Most Americans want Donald Trump to live up to his old Apprentice catchphrase and tell Secretary of War Pete Hegseth, “you’re fired,” a new poll suggests, as anger grows over deadly boat strikes and a string of national security scandals.
According to a J.L. Partners poll conducted for the Daily Mail, 54 percent of registered voters think Hegseth should step down from his job running the Pentagon, while only about one in five say he should stay and the rest are undecided. That includes a plurality of Republicans, 38 percent of whom say it is time for him to go, compared with roughly a third who want him to keep the post.
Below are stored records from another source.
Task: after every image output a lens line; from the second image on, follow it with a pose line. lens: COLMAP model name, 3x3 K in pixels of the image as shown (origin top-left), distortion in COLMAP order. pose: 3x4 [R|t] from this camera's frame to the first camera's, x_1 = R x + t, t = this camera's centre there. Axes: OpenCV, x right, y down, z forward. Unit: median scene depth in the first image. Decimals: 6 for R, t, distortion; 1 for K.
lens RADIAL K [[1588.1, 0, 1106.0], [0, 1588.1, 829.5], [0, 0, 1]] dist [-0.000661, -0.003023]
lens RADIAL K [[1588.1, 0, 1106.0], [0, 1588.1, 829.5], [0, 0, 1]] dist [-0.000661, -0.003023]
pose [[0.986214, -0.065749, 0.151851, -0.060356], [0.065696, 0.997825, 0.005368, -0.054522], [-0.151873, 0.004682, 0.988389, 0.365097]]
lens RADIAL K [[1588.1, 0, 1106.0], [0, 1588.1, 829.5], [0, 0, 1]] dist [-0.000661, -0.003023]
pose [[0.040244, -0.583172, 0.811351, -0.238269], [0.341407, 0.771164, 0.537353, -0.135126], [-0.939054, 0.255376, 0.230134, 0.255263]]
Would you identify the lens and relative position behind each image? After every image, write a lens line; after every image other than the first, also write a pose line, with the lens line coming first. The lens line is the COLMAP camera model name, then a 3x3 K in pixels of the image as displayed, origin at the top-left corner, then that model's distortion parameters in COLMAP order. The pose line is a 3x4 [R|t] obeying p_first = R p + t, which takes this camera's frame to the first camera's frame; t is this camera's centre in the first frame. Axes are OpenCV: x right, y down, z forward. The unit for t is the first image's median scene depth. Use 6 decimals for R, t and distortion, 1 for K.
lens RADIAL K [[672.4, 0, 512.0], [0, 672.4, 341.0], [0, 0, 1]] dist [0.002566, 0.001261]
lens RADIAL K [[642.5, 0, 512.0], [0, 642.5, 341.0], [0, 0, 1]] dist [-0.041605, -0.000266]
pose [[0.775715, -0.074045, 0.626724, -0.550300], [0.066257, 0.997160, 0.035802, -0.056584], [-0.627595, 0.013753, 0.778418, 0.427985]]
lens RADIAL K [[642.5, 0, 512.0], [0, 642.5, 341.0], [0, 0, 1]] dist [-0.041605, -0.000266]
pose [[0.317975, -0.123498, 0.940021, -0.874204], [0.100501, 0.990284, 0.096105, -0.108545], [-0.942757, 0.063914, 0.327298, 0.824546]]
Hegseth is taking a lot of heat from all sides for a campaign of U.S. strikes on small boats in the Caribbean and Eastern Pacific that the Trump administration says were ferrying drugs for Venezuelan and Colombian gangs. At least 83 people have been killed in 21 strikes on 22 vessels since September.
One mission in particular has become a symbol of the controversy. On September 2, U.S. forces destroyed a boat from Venezuela, killing 11 people in what officials hailed as a clean hit on “narco terrorists.” Weeks later, reporting by the Washington Post, The Guardian and others revealed that two men survived the initial blast and were killed in a second strike, prompting accusations of an unlawful “double tap” that targeted shipwrecked survivors.
Hegseth has insisted he did nothing wrong. At a Cabinet meeting this week, he told reporters he did not see anyone in the water when he watched the first strike unfold on screen. The boat, he said, “exploded in fire, smoke, you can’t see anything … This is called the fog of war.” He said he “didn’t stick around” for the follow up and argued that the admiral in charge “made the right call” in ordering the second hit.
Pete Hegseth says he’s going to court-martial me for saying the same exact thing he said 9 years ago. What changed for Pete? Well to start, he spends all day thinking about how he can suck up to Trump. When Trump says jump, he says how high. pic.twitter.com/VnKBfLzmmU
— Captain Mark Kelly (@CaptMarkKelly) December 3, 2025
Human rights advocates and some lawmakers say the timeline described by military sources, including roughly 48 minutes of footage showing survivors clinging to wreckage before the second strike, undermines any claim that commanders did not understand what they were seeing. Legal experts have warned that if senior officials knew or should have known there were survivors, the second strike could qualify as a war crime under international law.
The boat attacks are only part of Hegseth’s troubles. Earlier this year, he was caught up in “Signalgate,” when it emerged that he had outlined sensitive attack plans in a Signal group chat that included Trump’s top national security aides and, by mistake, Atlantic editor Jeffrey Goldberg. A Daily Mail and J.L. Partners poll taken after that leak already showed a majority of voters, and a majority of independents, saying he should resign.
Trump has brushed off the uproar, reportedly dismissing the Signal fiasco as a “glitch” and railing at the press instead. For now, there is no sign the president is preparing to cut his defense chief loose. Hegseth still has allies who argue the strikes are a tough but necessary response to lethal drug cartels operating under the protection of hostile regimes.